Réimaginer les conférences sur la santé mondiale

 

Pour que la santé mondiale soit à la hauteur de ses idéaux d’équité et d’inclusion, des changements fondamentaux sont nécessaires dans la manière dont les conférences sur la santé mondiale sont organisées et menées. Si les modèles en ligne et hybrides introduits lors de la pandémie de COVID-19 ont apporté un certain soulagement, ils ne constituent pas une panacée.

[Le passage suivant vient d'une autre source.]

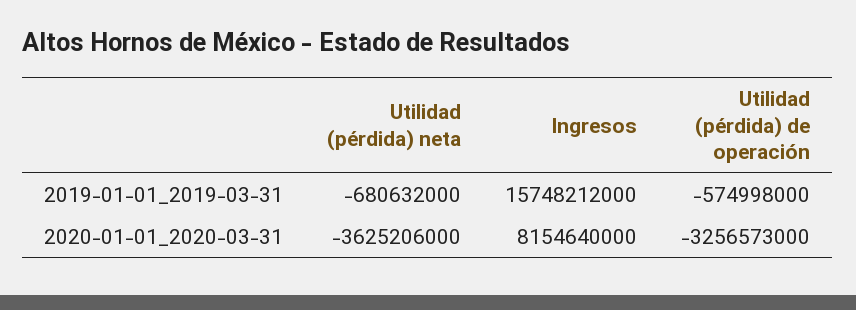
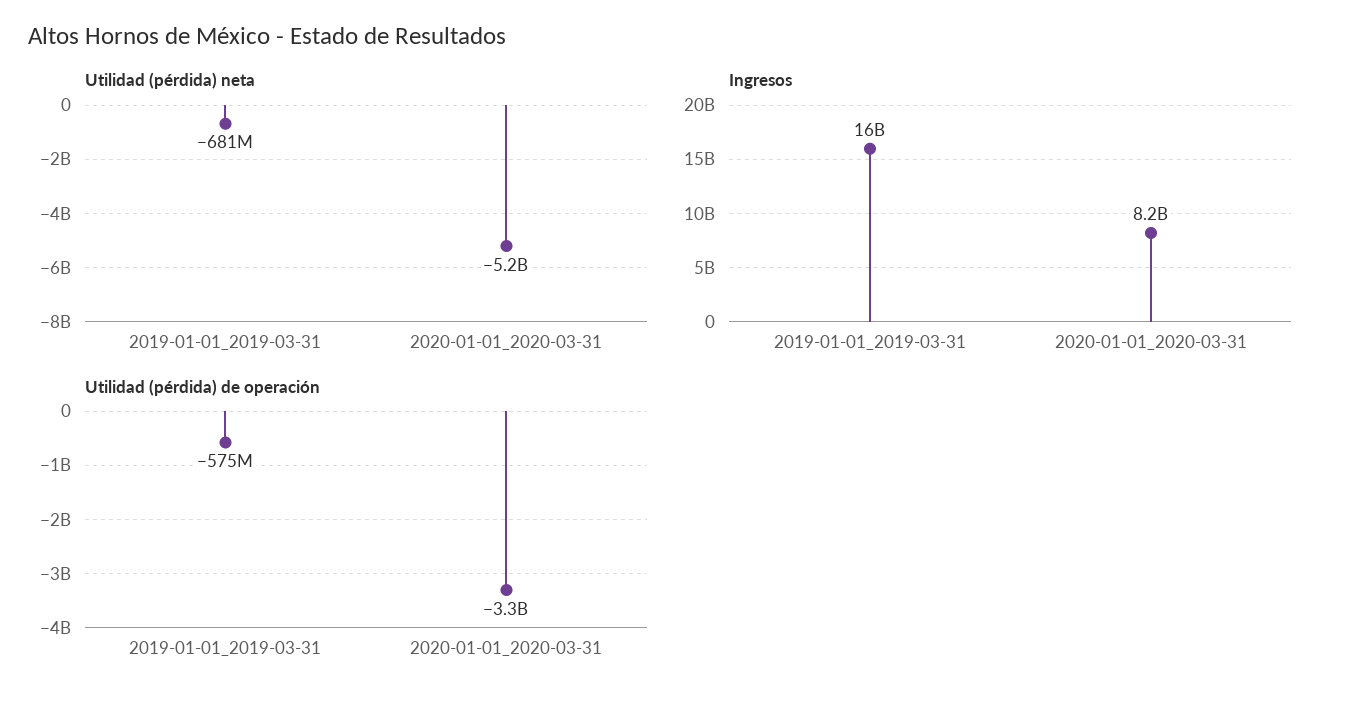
  {
    "Utilidad (pérdida) neta": {
      "2019-01-01_2019-03-31": -680632000,
-     "2020-01-01_2020-03-31": -3625206000
+     "2020-01-01_2020-03-31": -5200000000
    },
    "Ingresos": {
      "2019-01-01_2019-03-31": 15748212000,
      "2020-01-01_2020-03-31": 8154640000
    },
    "Utilidad (pérdida) de operación": {
      "2019-01-01_2019-03-31": -574998000,
      "2020-01-01_2020-03-31": -3256573000
    }
  }

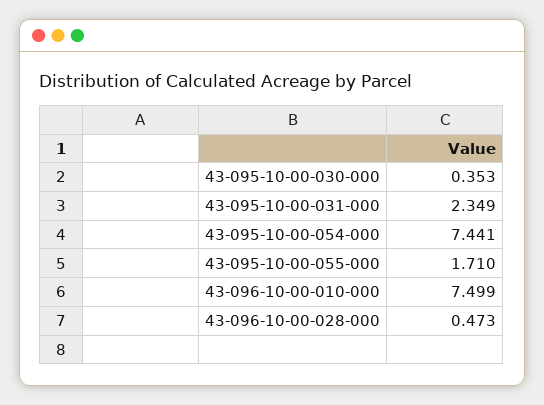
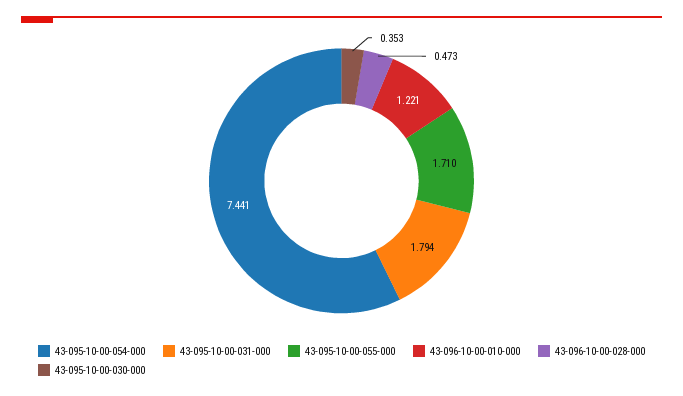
  {
    "43-095-10-00-030-000": 0.353,
-   "43-095-10-00-031-000": 2.349,
+   "43-095-10-00-031-000": 1.794,
    "43-095-10-00-054-000": 7.441,
    "43-095-10-00-055-000": 1.71,
-   "43-096-10-00-010-000": 7.499,
+   "43-096-10-00-010-000": 1.221,
    "43-096-10-00-028-000": 0.473
  }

L’accès numérique pose encore des problèmes dans de nombreuses régions à faibles ressources, et l’absence d’opportunités de réseautage en personne marginalise encore davantage les délégué·es des pays du Sud.

 

Une solution évidente consiste à organiser ces conférences dans des lieux plus propices à l’obtention de visas. Des pays comme le Sénégal, le Rwanda, le Kenya ou la Thaïlande pour ne citer que ceux-là ont démontré leur capacité à accueillir de grandes conférences internationales, avec des politiques de visa plus accommodantes pour les participant·es de diverses régions. L’organisation de réunions sur la santé mondiale dans de tels endroits faciliterait non seulement la participation des délégué·es africain·es et d’autres pays à faible revenu, mais signalerait également un changement dans la dynamique du pouvoir en matière de santé mondiale, en s’éloignant de la domination des pays occidentaux.

 

Toutefois, la délocalisation des conférences n’est, elle aussi, qu’une solution à court terme. Le véritable défi consiste à démanteler les barrières systémiques qui empêchent la participation de l’Afrique. Les pays occidentaux doivent revoir leurs politiques en matière de visas, en particulier pour les professionnel·les qui assistent à des conférences universitaires et politiques. Cela pourrait impliquer la création de catégories spéciales de visas pour les participant·es aux conférences ou la mise en œuvre de procédures accélérées pour les personnes invitées par des organisations de santé mondiale réputées.

 

Conclusion

 

Les refus de visa sont devenus le symbole frappant des pratiques d’exclusion dans le domaine de la santé mondiale, où les personnes les plus affectées par les crises sanitaires sont souvent écartées des discussions qui déterminent les politiques censées les concerner directement. Pour obtenir des résultats concrets en matière de santé, les décideurs politiques et les organisations internationales doivent s’attaquer de manière proactive à ces inégalités.

 

Plus singulièrement, les organisations mondiales œuvrant dans la santé doivent user de leur influence pour remettre en cause les politiques de visa qui sapent les principes mêmes d’équité et d’inclusion qu’elles prétendent défendre. Elles devraient réaliser des évaluations indépendantes de l’équité des conférences et publier ces résultats dans des rapports annuels accessibles au public. L’approche actuelle, où les organisateur·rices expriment leur sympathie aux personnes n’ayant pas obtenu de visa, mais finissent par hausser les épaules, n’est plus tenable.